SOURCE DOCUMENT ->
William Boyd v Godfrey Hirst Australia Pty Ltd William Boyd v Tybar Engineering Pty Ltd
[1995] IRCA 14
•30 January 1995
CATCHWORDS
INDUSTRIAL LAW - Termination of employment - whether employee had abandoned employment - no valid reason for termination - reinstatement.
Industrial Relations Act 1988, ss.170DE and 170EE.
WILLIAM BOYD -v- GODFREY HIRST AUSTRALIA PTY LTD
WILLIAM BOYD -v- TYBAR ENGINEERING PTY LTD
NO. VI 246 of 1994
NO. VI 247 of 1994
Before: STAINDL JR
Place: MELBOURNE
Date: 30 JANUARY 1995
INDUSTRIAL RELATIONS COURT
OF AUSTRALIA
VICTORIA DISTRICT REGISTRY
VI 246 of 1994
VI 247 of 1994
BETWEEN:
WILLIAM BOYD
Applicant
AND
GODFREY HIRST AUSTRALIA PTY LTD
AND TYBAR ENGINEERING PTY LTD
Respondents
MINUTES OF ORDER
30 January 1995 Judicial Registrar Staindl
THE COURT DECLARES:
That the termination of the Applicant’s employment by the Respondents contravened Division 3 of Part VIA of the Industrial Relations Act 1988.
THE COURT ORDERS:
That the respondents reinstate the applicant by reappointing him to the position in which he was employed immediately before the termination of his employment.
That the respondents pay to the applicant the remuneration he would have received but for the termination.
That the applicant’s employment with the respondents be treated as being continuous for all purposes.
Liberty to apply to the Court upon 48 hours notice in writing to the other side.
NOTE: Settlement and entry of orders is dealt with by Order 36 of the Industrial Relations Court Rules.
INDUSTRIAL RELATIONS COURT
OF AUSTRALIA
VICTORIA DISTRICT REGISTRY
VI 246 of 1994
VI 247 of 1994
BETWEEN:
WILLIAM BOYD
Applicant
AND
GODFREY HIRST AUSTRALIA PTY LTD
AND TYBAR ENGINEERING PTY LTD
Respondents
REASONS FOR JUDGMENT
30 January 1995 Judicial Registrar Staindl
William Boyd commenced employment with Godfrey Hirst Australia Pty Ltd (“the company”) on 22 July 1991. He was employed as a plant administration manager at the company’s Geelong plant. The company manufactures yarn and carpets and in 1994 employed about 1,200 people. The applicant continued to perform this role throughout his employment although at other times also took on other duties. In late 1991/early 1992 he took on the additional role of mill administrator, the mill being one part of the operations carried out at the plant. In about mid 1992 he was appointed the general manager of the mill.

SOURCE MATERIAL ->
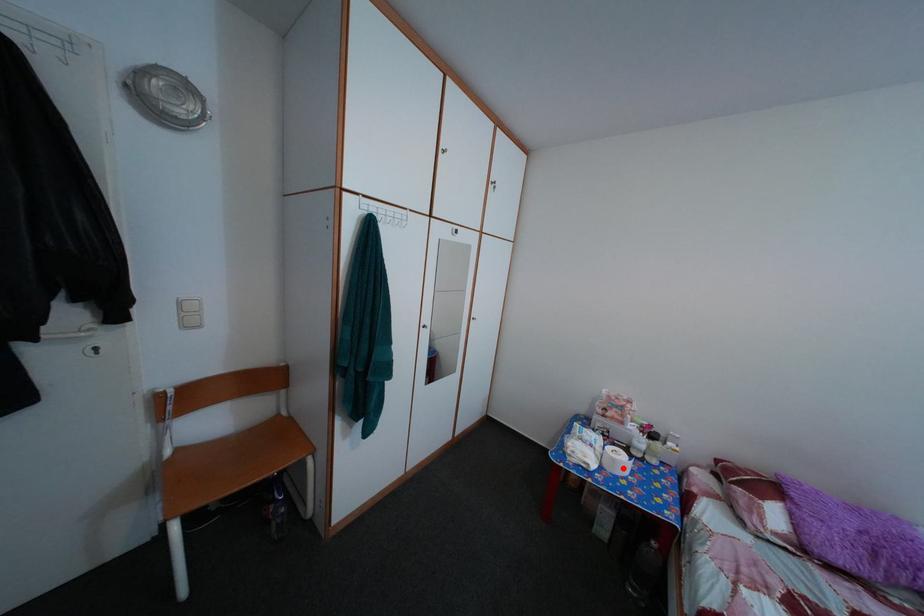
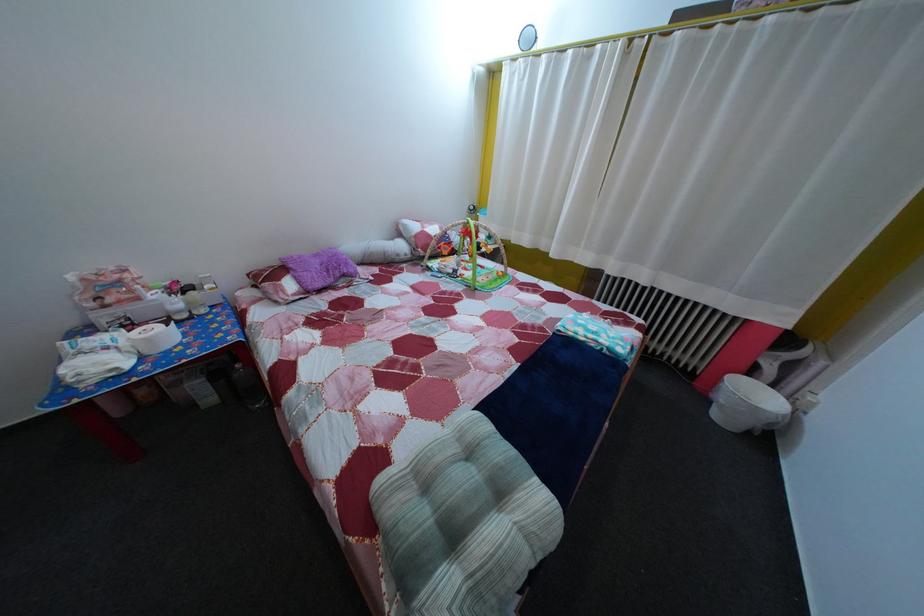
In the second image, find the point that corresponds to the highlighted location in the first image.

(157, 347)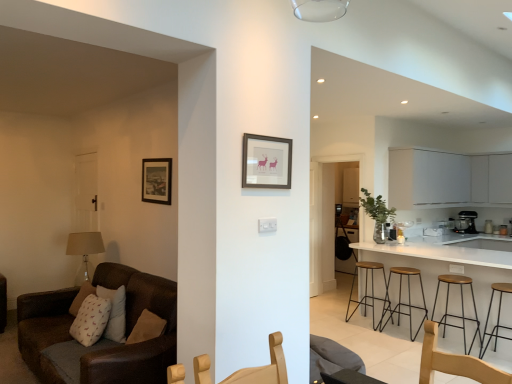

YOUR TASKS ->
(a) Could you return everything in the judgment from "Liberty to apply" down to "Relations Court Rules.", copied word for word?
(b) Using the judgment, answer these:
(i) In what position was William Boyd employed at the company's Geelong plant?
(ii) Before which judicial registrar was the matter heard?
(iii) How much notice must be given to the other side in order to apply to the Court?

ANSWERS BY ITEM ->
(a)
Liberty to apply to the Court upon 48 hours notice in writing to the other side.
NOTE: Settlement and entry of orders is dealt with by Order 36 of the Industrial Relations Court Rules.

(b)
(i) Plant administration manager.
(ii) Staindl.
(iii) 48 hours notice in writing.